Direct Landed Cost = Production Cost + Freight/unit + Insurance/unit + Duty/unit + Port Charges/unit. Agent Commission = Direct Cost × Agent%. Bank Charges = Direct Cost × Bank Rate%. Pre-Profit Total = Direct + Agent + Bank. Profit = Pre-Profit × Profit%. CIF Price = Pre-Profit + Profit. Under Incoterms 2020 CIF (ICC Rule, p. 110), seller provides minimum insurance (Institute Cargo Clauses C). Import duty rates: WTO Tariff Download Facility (tariffdata.wto.org); EU TARIC database (ec.europa.eu/taxation_customs/dds2/taric). Bangladesh EBA status: EU GSP Regulation 978/2012 (duty-free under EBA for LDCs).
Practical Guidance
CIF (Cost, Insurance and Freight) is an Incoterms 2020 rule (ICC publication 723E, p. 110) where the seller quotes a price that covers the production cost, ocean freight to destination port and minimum marine insurance. CIF is the price of goods at the destination port before import duty and local transport. Some Middle Eastern, African and South/Southeast Asian buyers purchase on CIF terms. Most US and EU buyers prefer FOB — which means they arrange and pay for freight separately. CIF = FOB + ocean freight + marine insurance.
Yes — Bangladesh qualifies for duty-free, quota-free access to the EU under the Everything But Arms (EBA) scheme, part of the EU's Generalised Scheme of Preferences (GSP) for Least Developed Countries (LDCs). EU GSP Regulation 978/2012 grants EBA status, and EU import duty on Bangladesh garments is 0% for both woven (HS 62) and knit (HS 61) categories. The UK's DCTS (Developing Countries Trading Scheme), which replaced EU GSP post-Brexit, also grants Bangladesh duty-free access. This zero-duty status is Bangladesh's single largest trade advantage.

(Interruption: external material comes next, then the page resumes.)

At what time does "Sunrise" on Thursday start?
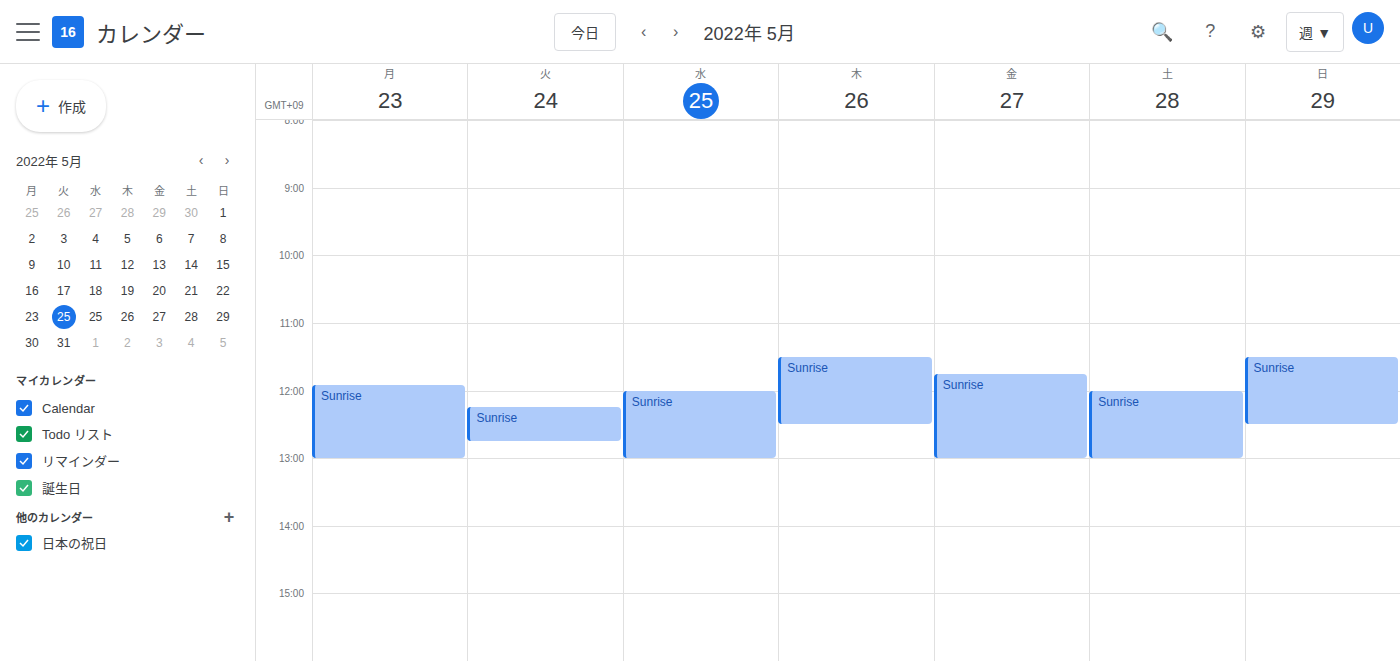
11:30 AM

Marine cargo insurance covers loss or damage to goods during sea transit. The Institute Cargo Clauses, published by the Lloyd's Market Association (LMA) and International Underwriting Association (IUA), define three cover levels: ICC A (all risks — broadest), ICC B (named perils including fire, collision, sea water) and ICC C (minimum, covers only catastrophic losses). Under Incoterms 2020 CIF, the seller must arrange minimum ICC C cover. However, most buyers' purchase orders specify ICC A with an agreed minimum value of 110% of CIF. Premium is typically 0.3–0.8% of insured value depending on route, carrier and commodity.

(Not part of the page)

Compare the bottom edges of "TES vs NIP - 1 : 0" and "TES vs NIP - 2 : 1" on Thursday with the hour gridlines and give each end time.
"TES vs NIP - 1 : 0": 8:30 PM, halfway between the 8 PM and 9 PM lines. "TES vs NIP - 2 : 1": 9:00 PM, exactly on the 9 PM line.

A Letter of Credit (Documentary Credit) is a payment instrument where the buyer's bank irrevocably commits to pay the seller when the seller presents conforming shipping documents. It is the safest payment method for export and is required by many Bangladesh factories for new buyer relationships. Bank charges include: (1) LC issuance fee — charged by the buyer's bank (0.1–0.3% of LC value); (2) Confirmation fee — charged by the seller's correspondent bank for adding its own payment guarantee (0.1–0.3%); (3) Negotiation/discounting fee — when the seller presents documents and receives payment (0.1–0.2%); and (4) SWIFT/telex and amendment fees. Total: 0.5–1.0% of shipment value. Reference: ICC Uniform Customs and Practice for Documentary Credits, UCP 600.
Convert all quotes to the same Incoterm before comparing — FOB is the cleanest basis since it excludes freight (which buyers can negotiate separately with their own forwarder). To convert a CIF quote to FOB: FOB = CIF − ocean freight per unit − insurance per unit. To convert FOB to CIF: CIF = FOB + freight/unit + insurance/unit. Comparing CIF to FOB without conversion can misrepresent which supplier is cheaper by $0.20–1.00 per piece depending on route.